Avez-vous également tenu compte de l’impact indirect sur les PME dans vos estimations, et quel est leur niveau?

Non, ces effets dynamiques ne sont pas inclus dans les estimations qui ont été faites jusqu’à présent. Mais il est évident que les PME seraient touchées, en tant que fournisseurs, si les grandes entreprises internationales devaient se délocaliser, en raison de conditions fiscales moins favorables. Toutefois, il restera difficile de faire une estimation fiable de ces effets dynamiques.
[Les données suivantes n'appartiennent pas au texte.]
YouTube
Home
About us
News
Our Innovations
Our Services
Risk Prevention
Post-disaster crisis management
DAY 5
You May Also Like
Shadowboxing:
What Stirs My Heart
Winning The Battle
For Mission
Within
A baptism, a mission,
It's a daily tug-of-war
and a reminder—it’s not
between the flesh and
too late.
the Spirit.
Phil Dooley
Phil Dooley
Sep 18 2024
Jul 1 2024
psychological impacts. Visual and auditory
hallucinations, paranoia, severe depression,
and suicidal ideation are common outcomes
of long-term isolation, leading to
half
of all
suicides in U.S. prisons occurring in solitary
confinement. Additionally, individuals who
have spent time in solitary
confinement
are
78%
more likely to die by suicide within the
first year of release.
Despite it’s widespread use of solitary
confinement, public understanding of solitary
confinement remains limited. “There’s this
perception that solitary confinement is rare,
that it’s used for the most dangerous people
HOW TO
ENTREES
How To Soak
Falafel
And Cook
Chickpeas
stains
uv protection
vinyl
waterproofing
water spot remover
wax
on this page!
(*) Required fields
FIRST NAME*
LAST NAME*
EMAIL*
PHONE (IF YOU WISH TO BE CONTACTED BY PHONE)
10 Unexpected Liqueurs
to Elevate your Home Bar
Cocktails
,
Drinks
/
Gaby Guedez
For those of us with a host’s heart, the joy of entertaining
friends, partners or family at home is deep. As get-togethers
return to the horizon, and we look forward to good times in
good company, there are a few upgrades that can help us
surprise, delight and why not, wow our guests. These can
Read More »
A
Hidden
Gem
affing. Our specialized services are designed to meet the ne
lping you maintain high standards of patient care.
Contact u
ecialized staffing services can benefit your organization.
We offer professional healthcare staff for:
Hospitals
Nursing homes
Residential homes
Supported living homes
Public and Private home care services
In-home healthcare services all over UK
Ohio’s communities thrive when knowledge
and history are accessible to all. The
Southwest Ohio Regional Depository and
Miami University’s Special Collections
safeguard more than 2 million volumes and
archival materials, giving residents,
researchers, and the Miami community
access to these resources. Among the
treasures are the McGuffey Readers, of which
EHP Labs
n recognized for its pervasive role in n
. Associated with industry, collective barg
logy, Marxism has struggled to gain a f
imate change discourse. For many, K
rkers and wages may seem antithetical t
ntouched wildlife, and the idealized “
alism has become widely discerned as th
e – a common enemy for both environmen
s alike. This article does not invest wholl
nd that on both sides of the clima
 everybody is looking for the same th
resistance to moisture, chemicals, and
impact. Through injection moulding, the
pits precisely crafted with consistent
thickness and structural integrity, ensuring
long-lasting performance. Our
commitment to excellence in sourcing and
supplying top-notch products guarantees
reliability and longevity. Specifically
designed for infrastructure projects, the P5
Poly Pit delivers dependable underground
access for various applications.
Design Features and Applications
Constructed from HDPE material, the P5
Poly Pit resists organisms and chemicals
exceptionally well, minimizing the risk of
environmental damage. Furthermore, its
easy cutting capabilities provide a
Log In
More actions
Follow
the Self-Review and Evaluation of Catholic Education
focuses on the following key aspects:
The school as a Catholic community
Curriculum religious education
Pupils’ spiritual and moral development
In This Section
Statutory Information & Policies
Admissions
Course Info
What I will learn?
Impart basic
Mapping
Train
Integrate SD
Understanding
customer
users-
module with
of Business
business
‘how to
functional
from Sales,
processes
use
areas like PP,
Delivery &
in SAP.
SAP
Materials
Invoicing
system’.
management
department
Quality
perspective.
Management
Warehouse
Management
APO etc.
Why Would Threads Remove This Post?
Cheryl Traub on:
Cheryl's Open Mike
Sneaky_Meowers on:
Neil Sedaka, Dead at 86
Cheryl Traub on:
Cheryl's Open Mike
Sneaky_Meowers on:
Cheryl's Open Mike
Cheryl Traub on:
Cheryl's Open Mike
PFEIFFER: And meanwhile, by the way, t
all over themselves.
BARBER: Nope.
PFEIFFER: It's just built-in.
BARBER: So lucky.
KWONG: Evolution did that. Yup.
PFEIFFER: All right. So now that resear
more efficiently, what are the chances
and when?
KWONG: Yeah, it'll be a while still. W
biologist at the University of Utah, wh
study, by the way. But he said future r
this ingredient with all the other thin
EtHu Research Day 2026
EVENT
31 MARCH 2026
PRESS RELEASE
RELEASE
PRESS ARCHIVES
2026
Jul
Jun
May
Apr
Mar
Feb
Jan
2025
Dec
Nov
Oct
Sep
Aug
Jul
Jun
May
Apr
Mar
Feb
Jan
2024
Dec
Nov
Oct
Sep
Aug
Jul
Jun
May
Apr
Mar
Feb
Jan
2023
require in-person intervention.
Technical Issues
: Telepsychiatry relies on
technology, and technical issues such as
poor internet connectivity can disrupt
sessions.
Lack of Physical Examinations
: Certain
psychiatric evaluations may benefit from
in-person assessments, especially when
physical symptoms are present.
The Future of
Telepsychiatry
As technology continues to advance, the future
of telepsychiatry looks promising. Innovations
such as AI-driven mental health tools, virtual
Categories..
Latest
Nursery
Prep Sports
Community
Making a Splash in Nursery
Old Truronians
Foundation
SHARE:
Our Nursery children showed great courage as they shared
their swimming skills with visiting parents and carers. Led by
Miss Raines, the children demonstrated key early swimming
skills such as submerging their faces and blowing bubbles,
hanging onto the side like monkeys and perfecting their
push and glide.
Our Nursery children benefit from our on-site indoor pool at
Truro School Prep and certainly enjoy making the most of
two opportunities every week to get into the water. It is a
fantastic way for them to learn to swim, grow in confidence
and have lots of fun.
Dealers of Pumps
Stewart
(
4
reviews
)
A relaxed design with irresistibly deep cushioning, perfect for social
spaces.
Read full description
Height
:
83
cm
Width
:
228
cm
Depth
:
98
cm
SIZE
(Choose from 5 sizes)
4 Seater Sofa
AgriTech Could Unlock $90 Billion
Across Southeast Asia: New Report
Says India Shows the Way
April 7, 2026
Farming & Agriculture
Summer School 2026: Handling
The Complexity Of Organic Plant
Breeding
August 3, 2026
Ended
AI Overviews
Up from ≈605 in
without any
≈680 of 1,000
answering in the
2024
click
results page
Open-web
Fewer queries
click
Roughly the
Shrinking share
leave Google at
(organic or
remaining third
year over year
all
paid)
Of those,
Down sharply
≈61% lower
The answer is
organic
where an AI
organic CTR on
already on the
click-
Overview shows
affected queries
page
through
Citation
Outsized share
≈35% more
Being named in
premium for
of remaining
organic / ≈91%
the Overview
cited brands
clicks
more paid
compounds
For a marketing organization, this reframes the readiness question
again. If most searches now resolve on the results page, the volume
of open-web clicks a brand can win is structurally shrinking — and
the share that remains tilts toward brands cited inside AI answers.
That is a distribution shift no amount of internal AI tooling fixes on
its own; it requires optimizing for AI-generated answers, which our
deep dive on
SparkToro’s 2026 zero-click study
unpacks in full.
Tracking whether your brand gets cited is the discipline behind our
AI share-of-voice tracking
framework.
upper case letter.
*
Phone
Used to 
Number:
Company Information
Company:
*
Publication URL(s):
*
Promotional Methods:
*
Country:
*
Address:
La plupart des économies de l’UE ont un tissu économique composé principalement d’entreprises de type PME. En Suisse, ce chiffre est d’environ 99,8%. Un tel changement de paradigme de la fiscalité des entreprises aurait un impact direct sur certaines catégories de PME organisées en holdings (jusqu’à un seuil de 750 millions d’euros actuellement en discussion au sein de l’OCDE) et un impact indirect (jusqu’à un seuil de 750 millions d’euros affectant l’interdépendance des relations économiques entre grandes entreprises et PME en Suisse). Ce seuil pourrait-il être relevé? Et si oui, de quel montant?

Les PME ne sont pas la cible du projet de l’OCDE, mais les grandes entreprises multinationales. La discussion sur les valeurs seuils n’a pas encore abouti.

Début juillet, le Conseil fédéral a pris des mesures pour protéger la bourse suisse – le fameux «Plan B» – en raison du refus de l’UE de reconnaître l’équivalence boursière. Quelles expériences ont été faites jusqu’à présent dans ce domaine?

La mesure de protection a fonction-né. Nous avons ainsi pu éviter une situation dangereuse pour la bourse suisse. Toutefois, notre objectif reste que l’UE reconnaisse l’équivalence de la bourse suisse afin que la situation sur les marchés puisse à nouveau se normaliser.